Let $ABCD$ be circumscribed quadrilateral such that the midpoints of $AB$,$BC$,$CD$ and $DA$ are $K$, $L$, $M$, $N$ respectively. Let the reflections of the point $M$ wrt the lines $AD$ and $BC$ be $P$ and $Q$ respectively. Let the circumcenter of the triangle $KPQ$ be $R$. Prove that $RN=RL$
Problem
Source: Turkey JBMO TST 2024 P7
Tags: geometry, geometric transformation, reflection, circumcircle
PROF65
13.05.2024 16:06
As stated below the quadrilateral should be inscribed not circumscribed else the desired result doesn't occur if so: Let $I$ be the center of the parallelogram $KLMN$ , $T=AD\cap BC$, $R'$ be the isogonal of $M$ wrt $TNL$ , let $U,V$ be the respective midpoints of $MP,MQ$ since $\angle TNM= \angle MLT$ then $R'$ is on the perpendicular bisector of $NL$ so $(U VI)$ is the common pedal circle of $M$ and $R'$ hence $R'$ is the circumcenter of $KPQ$ i.e. $R'=R$ and the result follows. Best regards. RH HAS
Assassino9931
13.05.2024 22:20
PROF65 wrote: since $\angle TNM= \angle MLT$ Wait, this holds if and only if $\angle DAC = \angle DBC$, i.e. if $ABCD$ is cyclic, but it is given that $ABCD$ is circumscribed (i.e. has an incircle) in the problem statement? Update: Yes, the problem is wrong for a circumscribed quadrilateral, OP please edit the post.
Assassino9931
13.05.2024 22:47
Here is a simpler solution (too easy for P7, hopefully correct) for $ABCD$ cyclic. We have $\angle KNM = \angle KLM$ from the parallelogram $KLMN$, as well as $\angle PND = \angle MND = \angle DAC = \angle DBC = \angle CLM = \angle CLQ$ from the midsegments and reflections, so $\angle KNP = \angle QLK$. Also $KL = \frac{AC}{2} = MN = NP$ and similarly $NK = LQ$, thus $\triangle KNP \cong \triangle QLK$, implying $KP = KQ$ and $\angle PKN = \angle KQL = x$. Now $KP = KQ$ with the circumcenter $R$ imply $\angle RQK = \angle RKQ = \angle RKP = \varphi$. Therefore $\angle RKN = \angle RQL$, which together with $KN = QL$ and $RK = RQ$ imply $ \triangle RKN \cong \triangle RQL$ and therefore $RN = RL$.

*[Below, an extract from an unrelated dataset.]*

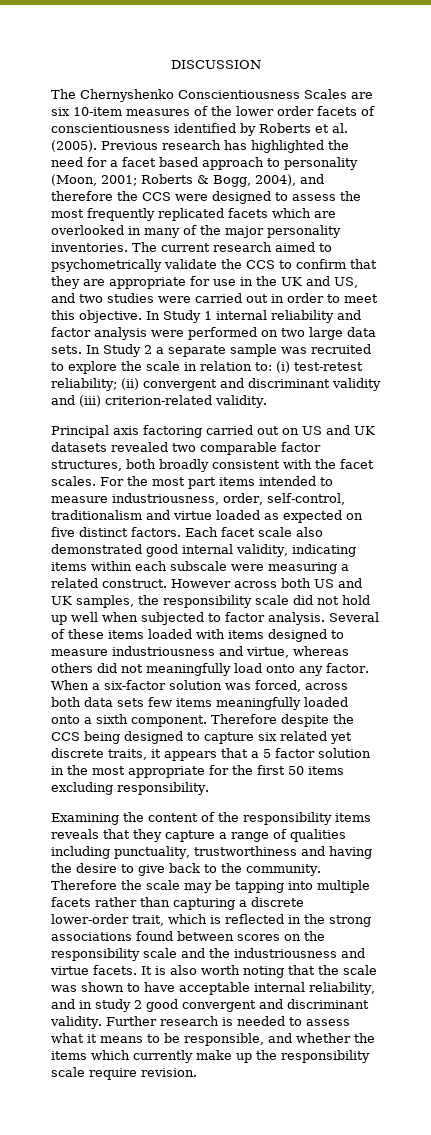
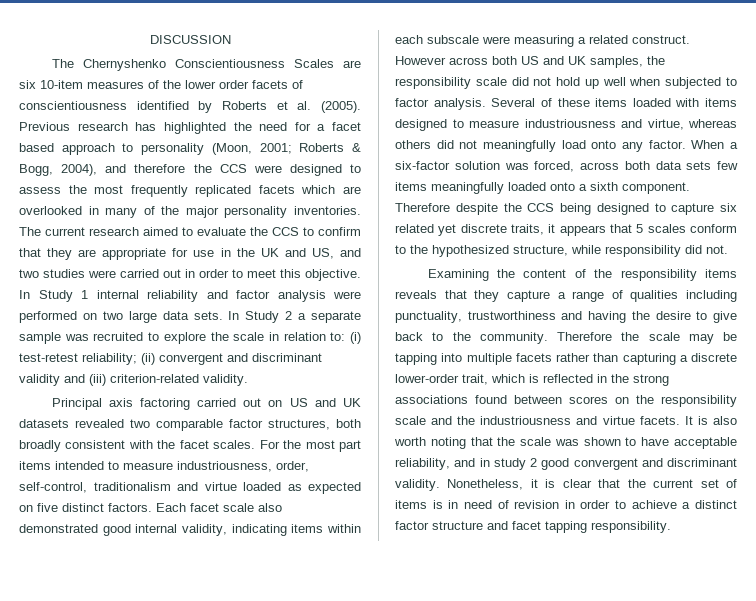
[51,259,217,272] psychometrically validate -> [197,227,246,236] evaluate
[251,748,371,758] [51,765,344,778] [51,782,209,795] a 5 factor solution in the most appropriate for the first 50 items excluding responsibility. -> [636,224,737,233] [395,245,728,257] 5 scales conform to the hypothesized structure, while responsibility did not.
[254,982,305,992] internal -> (737, 443) none
[105,1016,350,1026] [51,1033,375,1046] [51,1050,370,1063] [51,1067,197,1080] Further research is needed to assess what it means to be responsible, and whether the items which currently make up the responsibility scale require revision. -> [447,479,738,490] [395,500,737,509] [395,521,671,533] Nonetheless, it is clear that the current set of items is in need of revision in order to achieve a distinct factor structure and facet tapping responsibility.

Not needed in the solution. We have $\angle NRK = \angle QRL$ and similarly $\angle KRL = \angle PRN$, which together with $\angle PRQ = 2\angle PKQ = 4\varphi$ implies $\angle NRL = 180^{\circ} - 2\varphi$. Hence $\angle RNL = \angle RLN = \varphi = \frac{1}{2}\angle PKQ$, and with some more angle chasing around $\triangle KNP \cong \triangle QLK$ we see $\angle PNM = \angle QLM = 2\varphi$ and hence $\angle DAC = \angle DBC = \varphi$.)
wizixez
02.01.2025 16:18
One of my favourite geometry problems Set $\omega =(ABCD)\in \mathbb{S}^1$ such that $\omega $ is the set of points $(x,y)$ such that $x^2+y^2=1$ so $|a|_{b,c,d}=1$ $k=\frac{a+b}{2}$,$l=\frac{b+c}{2}$,$n=\frac{c+d}{2}$ finally $m=\frac{d+a}{2}$. So $p=ref(M,AD)$ and $q=ref(M,BC)$. And $R=\frac{\begin{vmatrix} k& k\overline{k} &1 \\ p& p\overline{p} &1 \\ q & q\overline{q} &1 \end{vmatrix}}{\begin{vmatrix} k& k &1 \\ p& p &1 \\ q & q &1 \end{vmatrix}}$ After that just prove $RNL$ is a $NL$-base isosceles triangle... $\lambda $